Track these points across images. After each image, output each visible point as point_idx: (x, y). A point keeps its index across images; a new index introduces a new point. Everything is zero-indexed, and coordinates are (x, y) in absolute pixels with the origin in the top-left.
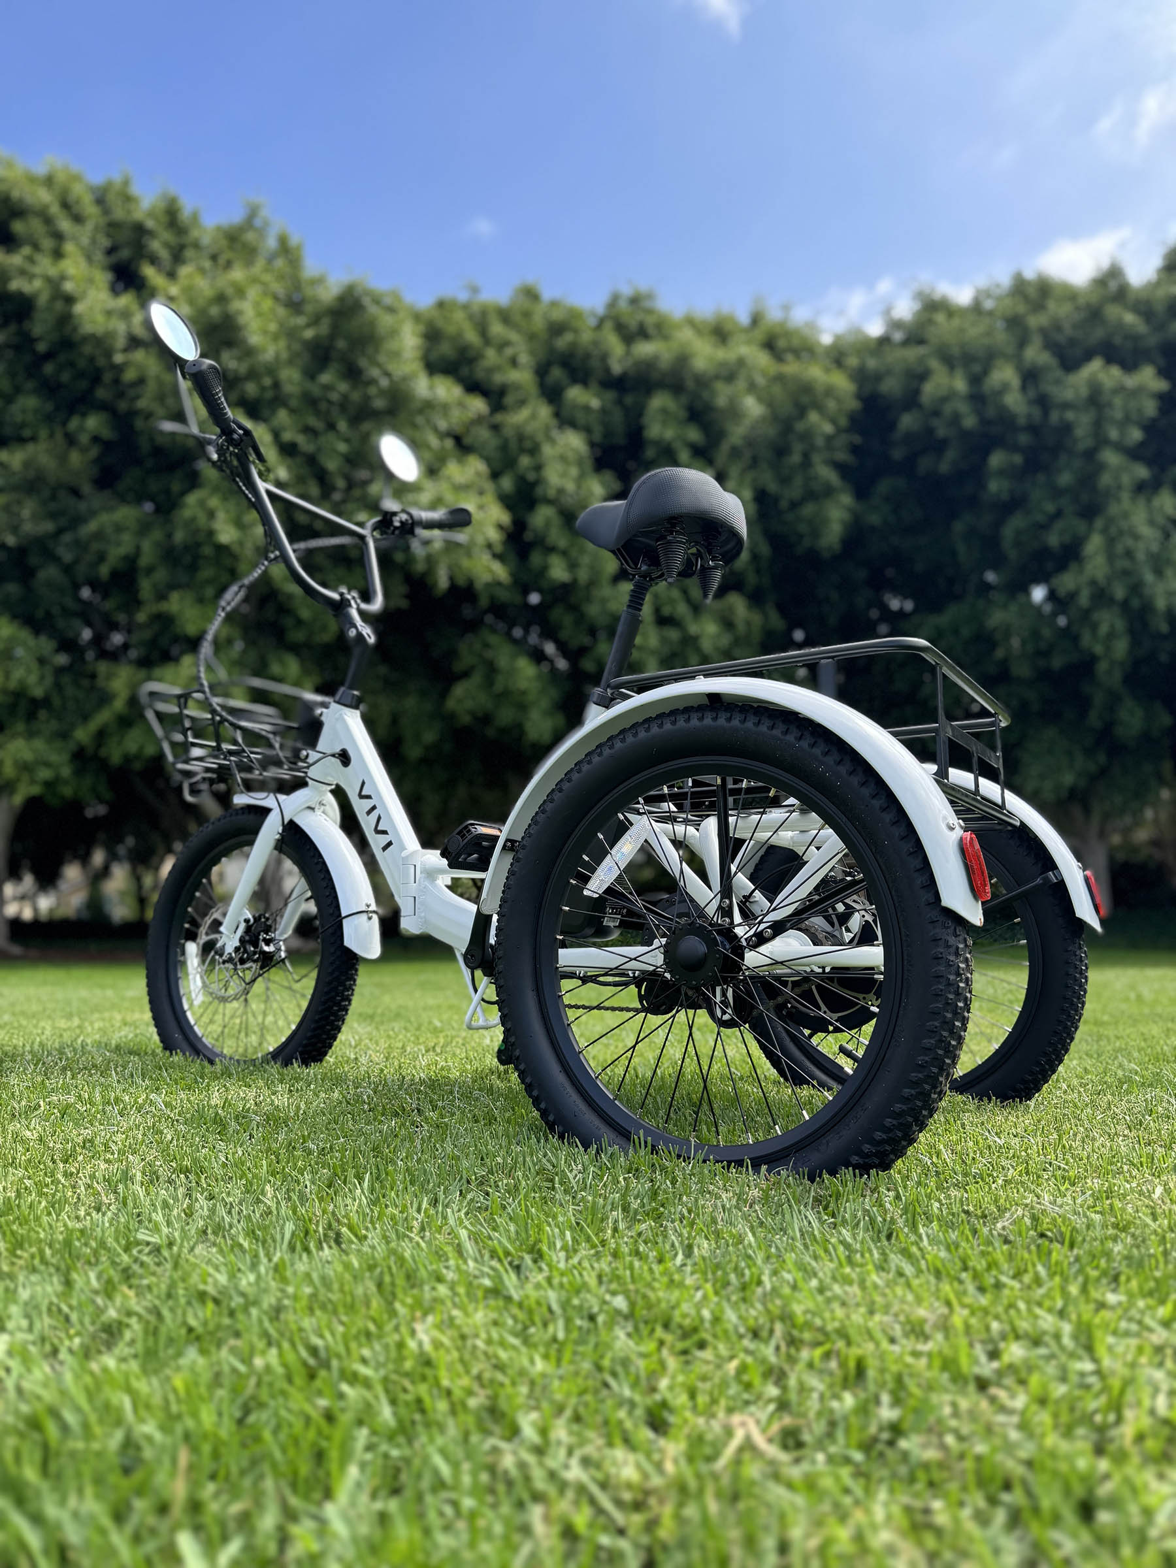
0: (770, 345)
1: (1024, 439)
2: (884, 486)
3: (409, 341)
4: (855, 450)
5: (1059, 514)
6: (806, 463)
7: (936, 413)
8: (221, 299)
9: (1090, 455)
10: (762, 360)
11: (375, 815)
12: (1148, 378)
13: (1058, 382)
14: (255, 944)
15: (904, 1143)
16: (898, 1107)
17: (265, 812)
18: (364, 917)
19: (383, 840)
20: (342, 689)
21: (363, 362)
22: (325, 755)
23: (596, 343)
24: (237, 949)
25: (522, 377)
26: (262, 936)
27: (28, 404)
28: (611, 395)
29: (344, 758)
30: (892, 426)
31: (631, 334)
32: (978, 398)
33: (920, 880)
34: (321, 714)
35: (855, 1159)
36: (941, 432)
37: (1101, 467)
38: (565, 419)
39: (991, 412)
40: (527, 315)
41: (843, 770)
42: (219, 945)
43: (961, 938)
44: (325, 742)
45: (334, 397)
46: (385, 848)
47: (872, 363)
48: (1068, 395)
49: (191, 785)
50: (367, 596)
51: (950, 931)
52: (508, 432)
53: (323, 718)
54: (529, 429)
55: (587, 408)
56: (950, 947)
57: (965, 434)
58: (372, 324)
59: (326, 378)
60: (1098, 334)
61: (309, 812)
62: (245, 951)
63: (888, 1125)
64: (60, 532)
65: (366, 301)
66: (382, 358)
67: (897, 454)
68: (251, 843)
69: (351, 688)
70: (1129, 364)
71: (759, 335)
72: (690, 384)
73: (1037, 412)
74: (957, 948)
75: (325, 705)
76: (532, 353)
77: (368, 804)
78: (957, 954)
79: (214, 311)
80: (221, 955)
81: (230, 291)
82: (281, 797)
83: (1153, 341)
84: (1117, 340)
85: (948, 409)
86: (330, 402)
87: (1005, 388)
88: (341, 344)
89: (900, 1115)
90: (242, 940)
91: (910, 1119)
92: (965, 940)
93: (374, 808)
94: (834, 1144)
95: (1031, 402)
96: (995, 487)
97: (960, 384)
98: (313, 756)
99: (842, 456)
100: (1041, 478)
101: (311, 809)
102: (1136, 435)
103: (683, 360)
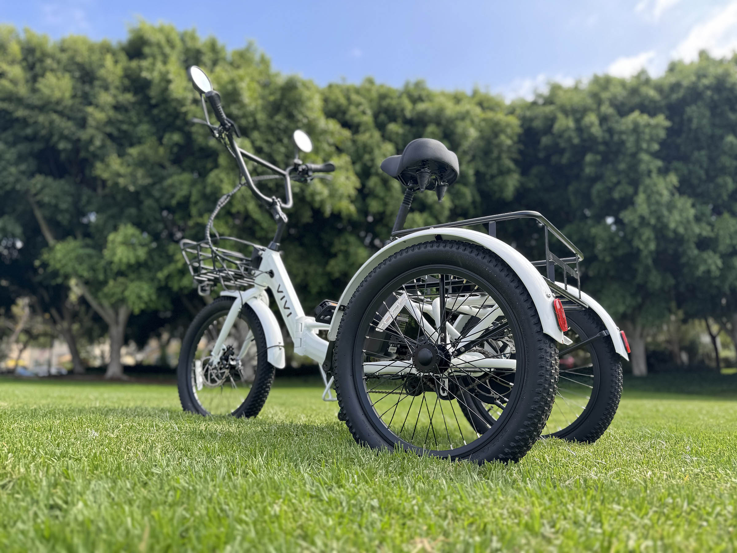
0: (480, 104)
1: (602, 148)
2: (535, 170)
3: (317, 102)
4: (521, 152)
5: (619, 183)
6: (499, 158)
7: (560, 136)
8: (232, 81)
9: (634, 155)
10: (478, 110)
11: (284, 300)
12: (661, 120)
13: (617, 122)
14: (227, 360)
15: (525, 448)
16: (522, 430)
17: (233, 299)
18: (277, 348)
19: (287, 312)
20: (272, 243)
21: (295, 112)
22: (262, 272)
23: (399, 104)
24: (219, 363)
25: (368, 119)
26: (231, 357)
27: (144, 128)
28: (407, 127)
29: (271, 274)
30: (539, 142)
31: (415, 100)
32: (580, 130)
33: (533, 321)
34: (262, 254)
35: (501, 456)
36: (563, 144)
37: (640, 161)
38: (386, 137)
39: (585, 136)
40: (369, 91)
41: (497, 269)
42: (211, 361)
43: (553, 349)
44: (263, 267)
45: (282, 126)
46: (288, 316)
47: (528, 114)
48: (623, 128)
49: (202, 287)
50: (285, 201)
51: (548, 345)
52: (360, 144)
53: (262, 256)
54: (370, 142)
55: (397, 134)
56: (548, 352)
57: (573, 146)
58: (301, 95)
59: (278, 118)
60: (636, 100)
61: (254, 299)
62: (222, 364)
63: (517, 439)
64: (154, 184)
65: (299, 85)
66: (304, 110)
67: (541, 155)
68: (227, 314)
69: (276, 242)
70: (652, 114)
71: (476, 100)
72: (444, 122)
73: (607, 136)
74: (551, 353)
75: (263, 250)
76: (371, 108)
77: (281, 295)
78: (551, 356)
79: (230, 87)
80: (211, 366)
81: (236, 78)
82: (242, 292)
83: (663, 103)
84: (647, 103)
85: (566, 135)
86: (280, 129)
87: (592, 124)
88: (286, 103)
89: (522, 434)
90: (221, 359)
91: (528, 436)
92: (555, 350)
93: (284, 297)
94: (492, 448)
95: (604, 131)
96: (588, 170)
97: (571, 124)
98: (257, 272)
99: (515, 156)
100: (610, 166)
101: (256, 298)
102: (656, 147)
103: (441, 110)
•••
*Assignment:* For each record above, write out its text exactly and skip any picture.

*Output for this exercise:*
Track these points across images. After each image, output each visible point as point_idx: (x, y). A point keeps its index across images; a new index introduces a new point. Everything is zero-indexed, and coordinates are (x, y) in absolute pixels with the origin in the top-left.
0: (770, 345)
1: (1024, 439)
2: (884, 486)
3: (409, 341)
4: (855, 450)
5: (1059, 514)
6: (806, 463)
7: (936, 413)
8: (221, 299)
9: (1090, 455)
10: (762, 360)
11: (375, 815)
12: (1148, 378)
13: (1058, 382)
14: (255, 944)
15: (904, 1143)
16: (898, 1107)
17: (265, 812)
18: (364, 917)
19: (383, 840)
20: (342, 689)
21: (363, 362)
22: (325, 755)
23: (596, 343)
24: (237, 949)
25: (522, 377)
26: (262, 936)
27: (28, 404)
28: (611, 395)
29: (344, 758)
30: (892, 426)
31: (631, 334)
32: (978, 398)
33: (920, 880)
34: (321, 714)
35: (855, 1159)
36: (941, 432)
37: (1101, 467)
38: (565, 419)
39: (991, 412)
40: (527, 315)
41: (843, 770)
42: (219, 945)
43: (961, 938)
44: (325, 742)
45: (334, 397)
46: (385, 848)
47: (872, 363)
48: (1068, 395)
49: (191, 785)
50: (367, 596)
51: (950, 931)
52: (508, 432)
53: (323, 718)
54: (529, 429)
55: (587, 408)
56: (950, 947)
57: (965, 434)
58: (372, 324)
59: (326, 378)
60: (1098, 334)
61: (309, 812)
62: (245, 951)
63: (888, 1125)
64: (60, 532)
65: (366, 301)
66: (382, 358)
67: (897, 454)
68: (251, 843)
69: (351, 688)
70: (1129, 364)
71: (759, 335)
72: (690, 384)
73: (1037, 412)
74: (957, 948)
75: (325, 705)
76: (532, 353)
77: (368, 804)
78: (957, 954)
79: (214, 311)
80: (221, 955)
81: (230, 291)
82: (281, 797)
83: (1153, 341)
84: (1117, 340)
85: (948, 409)
86: (330, 402)
87: (1005, 388)
88: (341, 344)
89: (900, 1115)
90: (242, 940)
91: (910, 1119)
92: (965, 940)
93: (374, 808)
94: (834, 1144)
95: (1031, 402)
96: (995, 487)
97: (960, 384)
98: (313, 756)
99: (842, 456)
100: (1041, 478)
101: (311, 809)
102: (1136, 435)
103: (683, 360)
0: (480, 104)
1: (602, 148)
2: (535, 170)
3: (317, 102)
4: (521, 152)
5: (619, 183)
6: (499, 158)
7: (560, 136)
8: (232, 81)
9: (634, 155)
10: (478, 110)
11: (284, 300)
12: (661, 120)
13: (617, 122)
14: (227, 360)
15: (525, 448)
16: (522, 430)
17: (233, 299)
18: (277, 348)
19: (287, 312)
20: (272, 243)
21: (295, 112)
22: (262, 272)
23: (399, 104)
24: (219, 363)
25: (368, 119)
26: (231, 357)
27: (144, 128)
28: (407, 127)
29: (271, 274)
30: (539, 142)
31: (415, 100)
32: (580, 130)
33: (533, 321)
34: (262, 254)
35: (501, 456)
36: (563, 144)
37: (640, 161)
38: (386, 137)
39: (585, 136)
40: (369, 91)
41: (497, 269)
42: (211, 361)
43: (553, 349)
44: (263, 267)
45: (282, 126)
46: (288, 316)
47: (528, 114)
48: (623, 128)
49: (202, 287)
50: (285, 201)
51: (548, 345)
52: (360, 144)
53: (262, 256)
54: (370, 142)
55: (397, 134)
56: (548, 352)
57: (573, 146)
58: (301, 95)
59: (278, 118)
60: (636, 100)
61: (254, 299)
62: (222, 364)
63: (517, 439)
64: (154, 184)
65: (299, 85)
66: (304, 110)
67: (541, 155)
68: (227, 314)
69: (276, 242)
70: (652, 114)
71: (476, 100)
72: (444, 122)
73: (607, 136)
74: (551, 353)
75: (263, 250)
76: (371, 108)
77: (281, 295)
78: (551, 356)
79: (230, 87)
80: (211, 366)
81: (236, 78)
82: (242, 292)
83: (663, 103)
84: (647, 103)
85: (566, 135)
86: (280, 129)
87: (592, 124)
88: (286, 103)
89: (522, 434)
90: (221, 359)
91: (528, 436)
92: (555, 350)
93: (284, 297)
94: (492, 448)
95: (604, 131)
96: (588, 170)
97: (571, 124)
98: (257, 272)
99: (515, 156)
100: (610, 166)
101: (256, 298)
102: (656, 147)
103: (441, 110)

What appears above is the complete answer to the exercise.